Article 9 : L’expert adressera aux parties un pré-rapport permettant la production de tout dire avant de déposer son rapport définitif au greffe du tribunal.

Il déposera son rapport au greffe en deux exemplaires, dont un sous format numérique via l’application Transfertpro : https://send.transfertpro.com/ en sélectionnant comme destinataire le mail : expertises.ta-dijon@juradm.fr et l’autre sous format papier, dans un délai de six mois à compter de la notification de la présente ordonnance.

Des copies seront notifiées par l’expert aux parties intéressées. Avec leur accord, cette notification pourra s’opérer sous forme électronique. L’expert justifiera auprès du tribunal de la date de réception de son rapport par les parties.

Article 10 : Les frais et honoraires de l’expertise seront mis à la charge de la ou des parties désignées dans l’ordonnance par laquelle le président du tribunal liquidera et taxera ces frais et honoraires.

Article 11 : Le surplus des conclusions présentées par les parties est rejeté.

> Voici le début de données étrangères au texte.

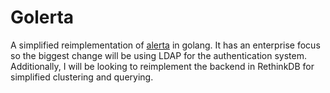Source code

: # Golerta

A simplified reimplementation of [alerta](https://github.com/guardian/alerta) in golang. It has an enterprise 
focus so the biggest change will be using LDAP for the authentication system. Additionally, I will be looking
to reimplement the backend in RethinkDB for simplified clustering and querying.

Article 12 : La présente ordonnance sera notifiée à M. B... A..., à la communauté de communes Gevrey Nuits-Saint-Georges, à la caisse primaire d’assurance maladie de la Côte-d’Or et à M. C... D..., expert.

Fait à Dijon le 13 novembre 2025.


Le juge des référés,




P. Nicolet


La République mande et ordonne au préfet de la Côte-d’Or, en ce qui le concerne, ou à tous commissaires de justice à ce requis, en ce qui concerne les voies de droit commun contre les parties privées, de pourvoir à l’exécution de la présente décision.